Assigned task — Output every record below exactly.
:: Materials provided
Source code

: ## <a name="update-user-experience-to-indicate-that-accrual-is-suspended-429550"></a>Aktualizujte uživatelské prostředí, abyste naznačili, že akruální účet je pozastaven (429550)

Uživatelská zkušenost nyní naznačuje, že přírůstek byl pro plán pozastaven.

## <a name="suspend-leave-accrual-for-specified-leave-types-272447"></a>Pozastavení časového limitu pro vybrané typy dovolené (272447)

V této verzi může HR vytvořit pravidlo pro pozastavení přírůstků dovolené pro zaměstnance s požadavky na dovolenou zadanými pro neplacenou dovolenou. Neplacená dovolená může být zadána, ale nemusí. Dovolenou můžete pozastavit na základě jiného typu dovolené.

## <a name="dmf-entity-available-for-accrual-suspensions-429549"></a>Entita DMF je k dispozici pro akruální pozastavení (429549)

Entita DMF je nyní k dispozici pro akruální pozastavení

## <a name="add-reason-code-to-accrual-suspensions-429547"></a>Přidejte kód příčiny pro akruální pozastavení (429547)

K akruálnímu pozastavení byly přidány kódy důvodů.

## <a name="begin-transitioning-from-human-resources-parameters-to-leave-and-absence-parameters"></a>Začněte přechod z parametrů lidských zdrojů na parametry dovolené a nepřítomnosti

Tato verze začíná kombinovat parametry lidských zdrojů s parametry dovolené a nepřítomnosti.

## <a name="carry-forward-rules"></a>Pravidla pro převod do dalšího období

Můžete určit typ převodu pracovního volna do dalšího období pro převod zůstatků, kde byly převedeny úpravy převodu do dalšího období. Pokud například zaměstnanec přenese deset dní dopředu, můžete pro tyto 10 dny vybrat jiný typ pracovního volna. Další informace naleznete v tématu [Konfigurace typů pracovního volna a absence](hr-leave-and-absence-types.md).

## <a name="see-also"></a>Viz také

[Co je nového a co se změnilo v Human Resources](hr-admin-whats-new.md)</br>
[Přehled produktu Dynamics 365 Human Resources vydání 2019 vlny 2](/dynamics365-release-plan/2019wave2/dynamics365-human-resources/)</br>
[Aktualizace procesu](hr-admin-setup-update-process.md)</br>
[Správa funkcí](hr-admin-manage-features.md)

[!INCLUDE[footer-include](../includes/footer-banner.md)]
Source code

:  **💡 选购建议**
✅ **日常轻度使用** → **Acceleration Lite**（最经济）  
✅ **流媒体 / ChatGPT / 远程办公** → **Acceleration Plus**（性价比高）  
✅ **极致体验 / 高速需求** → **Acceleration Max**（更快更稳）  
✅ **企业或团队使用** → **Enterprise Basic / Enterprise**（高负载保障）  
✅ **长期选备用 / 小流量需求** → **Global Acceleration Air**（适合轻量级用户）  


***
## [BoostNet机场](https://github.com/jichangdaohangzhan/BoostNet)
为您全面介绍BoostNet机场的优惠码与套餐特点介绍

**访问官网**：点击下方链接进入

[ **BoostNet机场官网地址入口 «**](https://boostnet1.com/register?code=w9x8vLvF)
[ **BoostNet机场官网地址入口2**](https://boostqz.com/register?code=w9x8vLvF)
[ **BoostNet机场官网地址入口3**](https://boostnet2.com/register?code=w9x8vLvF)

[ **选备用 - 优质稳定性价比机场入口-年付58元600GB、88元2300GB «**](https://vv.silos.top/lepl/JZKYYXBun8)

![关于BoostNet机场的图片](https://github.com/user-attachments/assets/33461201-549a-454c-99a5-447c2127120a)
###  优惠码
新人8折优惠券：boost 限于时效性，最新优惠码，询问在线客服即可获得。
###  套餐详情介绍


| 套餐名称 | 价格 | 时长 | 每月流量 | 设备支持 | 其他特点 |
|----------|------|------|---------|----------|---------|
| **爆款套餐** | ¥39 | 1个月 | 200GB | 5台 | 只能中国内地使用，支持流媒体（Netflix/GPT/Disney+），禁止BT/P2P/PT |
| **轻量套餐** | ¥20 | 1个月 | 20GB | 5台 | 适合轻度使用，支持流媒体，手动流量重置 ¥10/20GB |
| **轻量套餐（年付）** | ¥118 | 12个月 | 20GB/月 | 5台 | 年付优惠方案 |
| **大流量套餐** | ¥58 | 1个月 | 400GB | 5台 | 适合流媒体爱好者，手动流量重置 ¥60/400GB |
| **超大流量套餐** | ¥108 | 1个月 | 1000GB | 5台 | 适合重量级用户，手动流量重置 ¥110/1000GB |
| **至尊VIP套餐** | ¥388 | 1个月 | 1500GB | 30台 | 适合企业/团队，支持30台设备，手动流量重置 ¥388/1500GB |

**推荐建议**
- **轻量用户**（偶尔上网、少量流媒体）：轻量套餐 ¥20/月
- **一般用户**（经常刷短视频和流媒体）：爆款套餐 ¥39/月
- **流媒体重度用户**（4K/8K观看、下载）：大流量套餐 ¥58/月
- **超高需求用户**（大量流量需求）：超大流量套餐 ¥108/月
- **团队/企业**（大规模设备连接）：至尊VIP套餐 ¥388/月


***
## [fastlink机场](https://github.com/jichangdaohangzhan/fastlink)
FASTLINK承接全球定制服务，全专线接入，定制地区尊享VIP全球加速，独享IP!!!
::::
Reply to the task —
Source code

: ## <a name="update-user-experience-to-indicate-that-accrual-is-suspended-429550"></a>Aktualizujte uživatelské prostředí, abyste naznačili, že akruální účet je pozastaven (429550)

Uživatelská zkušenost nyní naznačuje, že přírůstek byl pro plán pozastaven.

## <a name="suspend-leave-accrual-for-specified-leave-types-272447"></a>Pozastavení časového limitu pro vybrané typy dovolené (272447)

V této verzi může HR vytvořit pravidlo pro pozastavení přírůstků dovolené pro zaměstnance s požadavky na dovolenou zadanými pro neplacenou dovolenou. Neplacená dovolená může být zadána, ale nemusí. Dovolenou můžete pozastavit na základě jiného typu dovolené.

## <a name="dmf-entity-available-for-accrual-suspensions-429549"></a>Entita DMF je k dispozici pro akruální pozastavení (429549)

Entita DMF je nyní k dispozici pro akruální pozastavení

## <a name="add-reason-code-to-accrual-suspensions-429547"></a>Přidejte kód příčiny pro akruální pozastavení (429547)

K akruálnímu pozastavení byly přidány kódy důvodů.

## <a name="begin-transitioning-from-human-resources-parameters-to-leave-and-absence-parameters"></a>Začněte přechod z parametrů lidských zdrojů na parametry dovolené a nepřítomnosti

Tato verze začíná kombinovat parametry lidských zdrojů s parametry dovolené a nepřítomnosti.

## <a name="carry-forward-rules"></a>Pravidla pro převod do dalšího období

Můžete určit typ převodu pracovního volna do dalšího období pro převod zůstatků, kde byly převedeny úpravy převodu do dalšího období. Pokud například zaměstnanec přenese deset dní dopředu, můžete pro tyto 10 dny vybrat jiný typ pracovního volna. Další informace naleznete v tématu [Konfigurace typů pracovního volna a absence](hr-leave-and-absence-types.md).

## <a name="see-also"></a>Viz také

[Co je nového a co se změnilo v Human Resources](hr-admin-whats-new.md)</br>
[Přehled produktu Dynamics 365 Human Resources vydání 2019 vlny 2](/dynamics365-release-plan/2019wave2/dynamics365-human-resources/)</br>
[Aktualizace procesu](hr-admin-setup-update-process.md)</br>
[Správa funkcí](hr-admin-manage-features.md)

[!INCLUDE[footer-include](../includes/footer-banner.md)]
Source code

:  **💡 选购建议**
✅ **日常轻度使用** → **Acceleration Lite**（最经济）  
✅ **流媒体 / ChatGPT / 远程办公** → **Acceleration Plus**（性价比高）  
✅ **极致体验 / 高速需求** → **Acceleration Max**（更快更稳）  
✅ **企业或团队使用** → **Enterprise Basic / Enterprise**（高负载保障）  
✅ **长期选备用 / 小流量需求** → **Global Acceleration Air**（适合轻量级用户）  


***
## [BoostNet机场](https://github.com/jichangdaohangzhan/BoostNet)
为您全面介绍BoostNet机场的优惠码与套餐特点介绍

**访问官网**：点击下方链接进入

[ **BoostNet机场官网地址入口 «**](https://boostnet1.com/register?code=w9x8vLvF)
[ **BoostNet机场官网地址入口2**](https://boostqz.com/register?code=w9x8vLvF)
[ **BoostNet机场官网地址入口3**](https://boostnet2.com/register?code=w9x8vLvF)

[ **选备用 - 优质稳定性价比机场入口-年付58元600GB、88元2300GB «**](https://vv.silos.top/lepl/JZKYYXBun8)

![关于BoostNet机场的图片](https://github.com/user-attachments/assets/33461201-549a-454c-99a5-447c2127120a)
###  优惠码
新人8折优惠券：boost 限于时效性，最新优惠码，询问在线客服即可获得。
###  套餐详情介绍


| 套餐名称 | 价格 | 时长 | 每月流量 | 设备支持 | 其他特点 |
|----------|------|------|---------|----------|---------|
| **爆款套餐** | ¥39 | 1个月 | 200GB | 5台 | 只能中国内地使用，支持流媒体（Netflix/GPT/Disney+），禁止BT/P2P/PT |
| **轻量套餐** | ¥20 | 1个月 | 20GB | 5台 | 适合轻度使用，支持流媒体，手动流量重置 ¥10/20GB |
| **轻量套餐（年付）** | ¥118 | 12个月 | 20GB/月 | 5台 | 年付优惠方案 |
| **大流量套餐** | ¥58 | 1个月 | 400GB | 5台 | 适合流媒体爱好者，手动流量重置 ¥60/400GB |
| **超大流量套餐** | ¥108 | 1个月 | 1000GB | 5台 | 适合重量级用户，手动流量重置 ¥110/1000GB |
| **至尊VIP套餐** | ¥388 | 1个月 | 1500GB | 30台 | 适合企业/团队，支持30台设备，手动流量重置 ¥388/1500GB |

**推荐建议**
- **轻量用户**（偶尔上网、少量流媒体）：轻量套餐 ¥20/月
- **一般用户**（经常刷短视频和流媒体）：爆款套餐 ¥39/月
- **流媒体重度用户**（4K/8K观看、下载）：大流量套餐 ¥58/月
- **超高需求用户**（大量流量需求）：超大流量套餐 ¥108/月
- **团队/企业**（大规模设备连接）：至尊VIP套餐 ¥388/月


***
## [fastlink机场](https://github.com/jichangdaohangzhan/fastlink)
FASTLINK承接全球定制服务，全专线接入，定制地区尊享VIP全球加速，独享IP!!!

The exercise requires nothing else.